Huber addresses the nature and experience of invisible disability, including the challenges of gender bias in our health care system, the search for effective treatment options, and the difficulty of articulating chronic pain. She makes pain a lens of inquiry and lyricism, finds its humor and complexity, describes its irascible character, and explores its temperature, taste, and even its beauty.
I knew from the opening lines of the first essay, Pain Bows in Greeting, that I would like this collection.
Pain wants you to put in earplugs because sounds are grating. Pain has something urgent to tell you but forgets over and over again what it was.
Pain tells you to put your laptop in the refrigerator.
Pain runs into walls at forty-five-degree angels and ricochets back into the center of the room.
The essays range widely from the near poetry of the above to magazine-type explorations of what it means to live with pain. Some spin out metaphors.
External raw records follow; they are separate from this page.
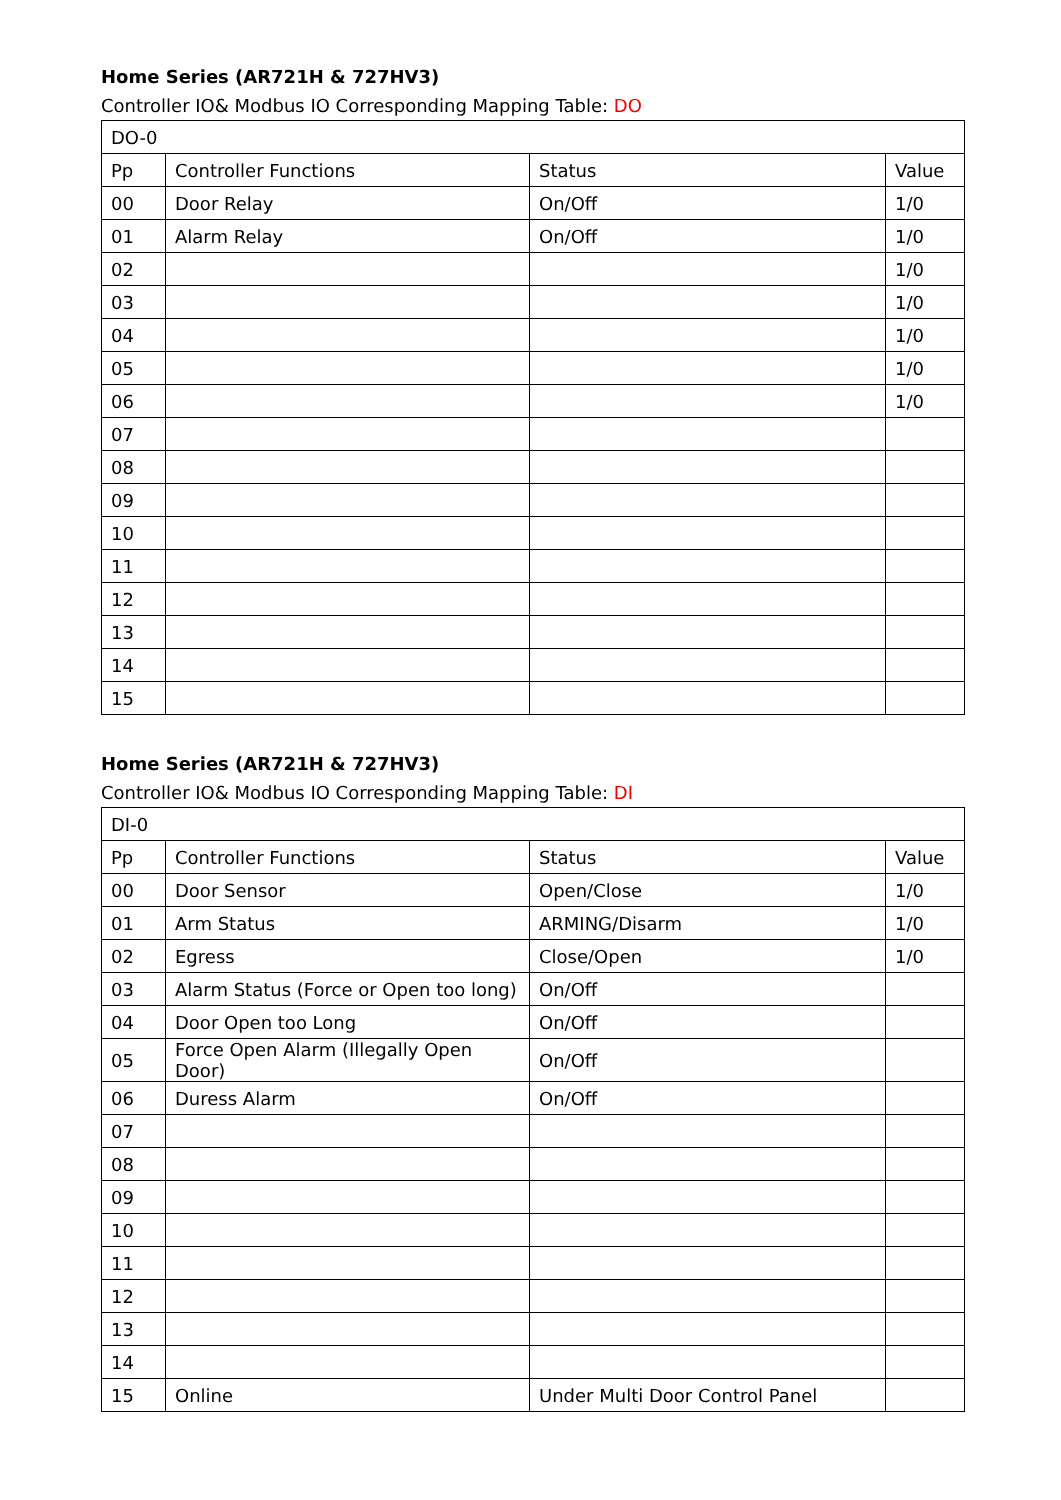Home Series (AR721H & 727HV3)
Controller IO& Modbus IO Corresponding Mapping Table: DO
| DO-0 | | | |
| Pp | Controller Functions | Status | Value |
| 00 | Door Relay | On/Off | 1/0 |
| 01 | Alarm Relay | On/Off | 1/0 |
| 02 | | | 1/0 |
| 03 | | | 1/0 |
| 04 | | | 1/0 |
| 05 | | | 1/0 |
| 06 | | | 1/0 |
| 07 | | | |
| 08 | | | |
| 09 | | | |
| 10 | | | |
| 11 | | | |
| 12 | | | |
| 13 | | | |
| 14 | | | |
| 15 | | | |
Home Series (AR721H & 727HV3)
Controller IO& Modbus IO Corresponding Mapping Table: DI
| DI-0 | | | |
| Pp | Controller Functions | Status | Value |
| 00 | Door Sensor | Open/Close | 1/0 |
| 01 | Arm Status | ARMING/Disarm | 1/0 |
| 02 | Egress | Close/Open | 1/0 |
| 03 | Alarm Status (Force or Open too long) | On/Off | |
| 04 | Door Open too Long | On/Off | |
| 05 | Force Open Alarm (Illegally Open Door) | On/Off | |
| 06 | Duress Alarm | On/Off | |
| 07 | | | |
| 08 | | | |
| 09 | | | |
| 10 | | | |
| 11 | | | |
| 12 | | | |
| 13 | | | |
| 14 | | | |
| 15 | Online | Under Multi Door Control Panel | |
Pain twists me like the ends of a Halls cough drop wrapper. A few cunning turns transform a flat square of wax paper into a neat home for a lozenge. If I do not unroll pain, I carry it.
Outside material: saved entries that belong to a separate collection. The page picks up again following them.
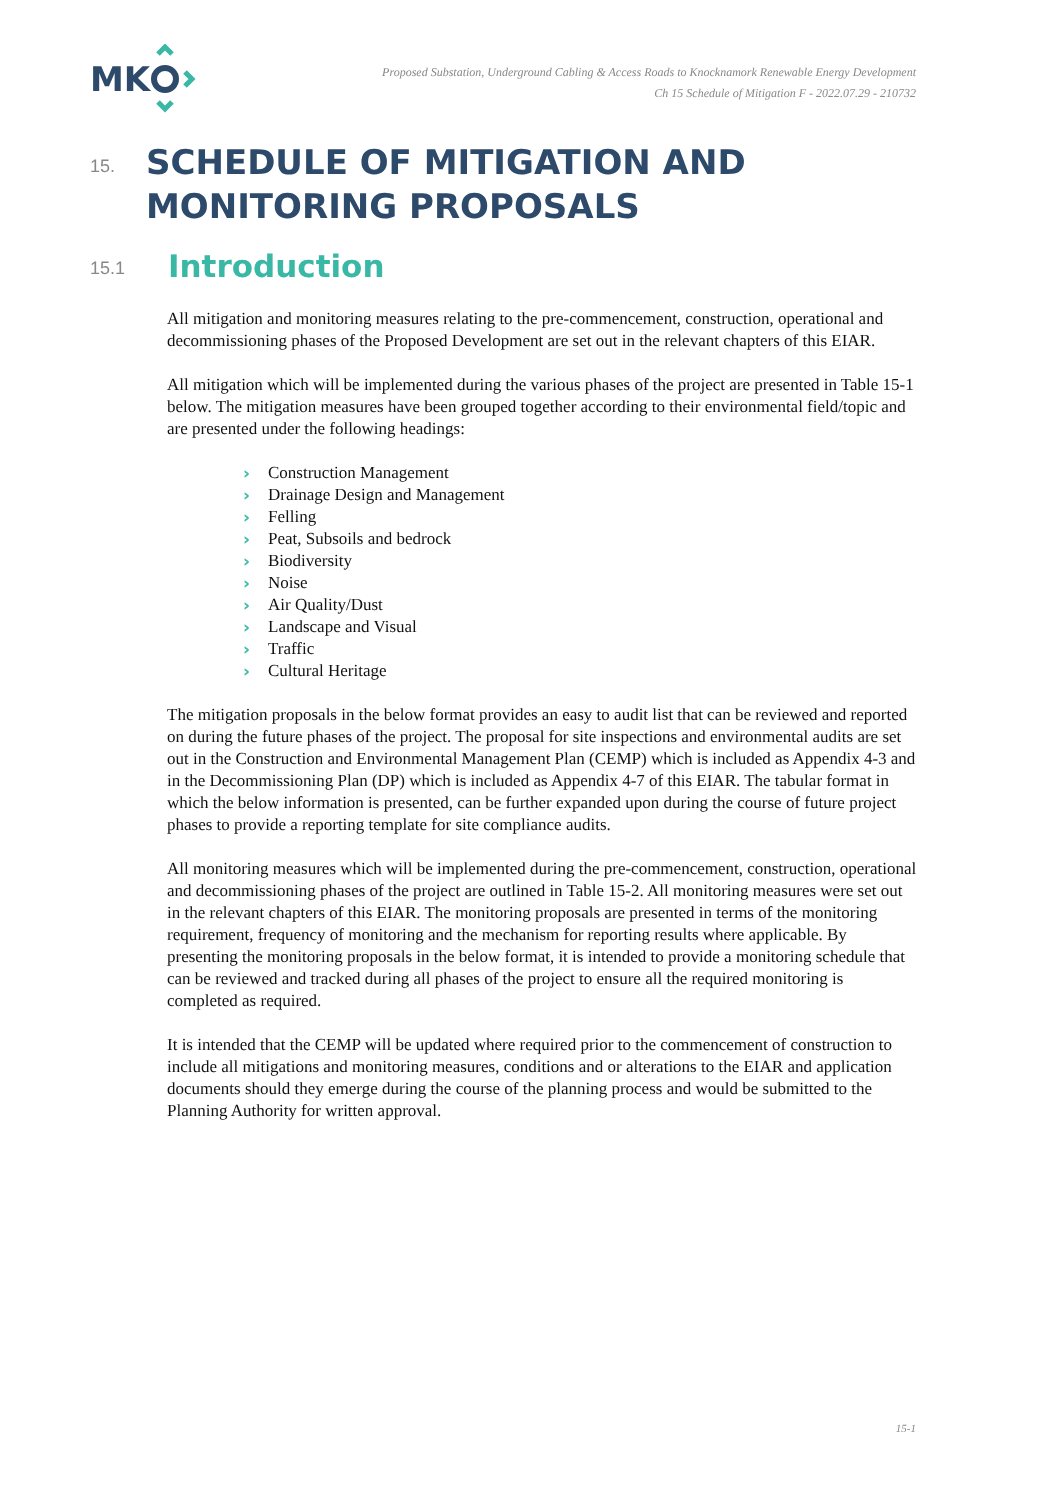MK
Proposed Substation, Underground Cabling & Access Roads to Knocknamork Renewable Energy Development
Ch 15 Schedule of Mitigation F - 2022.07.29 - 210732
15.
SCHEDULE OF MITIGATION AND MONITORING PROPOSALS
15.1
Introduction
All mitigation and monitoring measures relating to the pre-commencement, construction, operational and decommissioning phases of the Proposed Development are set out in the relevant chapters of this EIAR.
All mitigation which will be implemented during the various phases of the project are presented in Table 15-1 below. The mitigation measures have been grouped together according to their environmental field/topic and are presented under the following headings:
› Construction Management
› Drainage Design and Management
› Felling
› Peat, Subsoils and bedrock
› Biodiversity
› Noise
› Air Quality/Dust
› Landscape and Visual
› Traffic
› Cultural Heritage
The mitigation proposals in the below format provides an easy to audit list that can be reviewed and reported on during the future phases of the project. The proposal for site inspections and environmental audits are set out in the Construction and Environmental Management Plan (CEMP) which is included as Appendix 4-3 and in the Decommissioning Plan (DP) which is included as Appendix 4-7 of this EIAR. The tabular format in which the below information is presented, can be further expanded upon during the course of future project phases to provide a reporting template for site compliance audits.
All monitoring measures which will be implemented during the pre-commencement, construction, operational and decommissioning phases of the project are outlined in Table 15-2. All monitoring measures were set out in the relevant chapters of this EIAR. The monitoring proposals are presented in terms of the monitoring requirement, frequency of monitoring and the mechanism for reporting results where applicable. By presenting the monitoring proposals in the below format, it is intended to provide a monitoring schedule that can be reviewed and tracked during all phases of the project to ensure all the required monitoring is completed as required.
It is intended that the CEMP will be updated where required prior to the commencement of construction to include all mitigations and monitoring measures, conditions and or alterations to the EIAR and application documents should they emerge during the course of the planning process and would be submitted to the Planning Authority for written approval.
15-1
All are fascinating. Huber tells us what it’s like to watch your body slowly decline, to mourn the healthy body you’ve left behind, to try and explain and quantify your pain in just the right way to doctors and specialists. You’re frustrated in reducing your pain to a number on a ten point scale. You underestimate it so you’re not labeled as a drug seeker. When yet another person suggests that doing yoga would help, you read “the implication: if you tried harder, you could fix it.”
It’s a window into life with pain that I’m grateful to have. As a medical interpreter I feel better armed to assist patients who are in chronic pain themselves. I also feel like I have the tools to be a better human. A theme that has come up in my reading this year is that when someone tells you their story, listen. Believe them. Huber gives you no other choice.
I like some essays more than others, but it’s still an easy recommend to anyone who works with or knows someone in chronic pain, or just wants a beautifully written peek into that world.
Thanks to University of Nebraska Press and NetGalley for providing a review copy.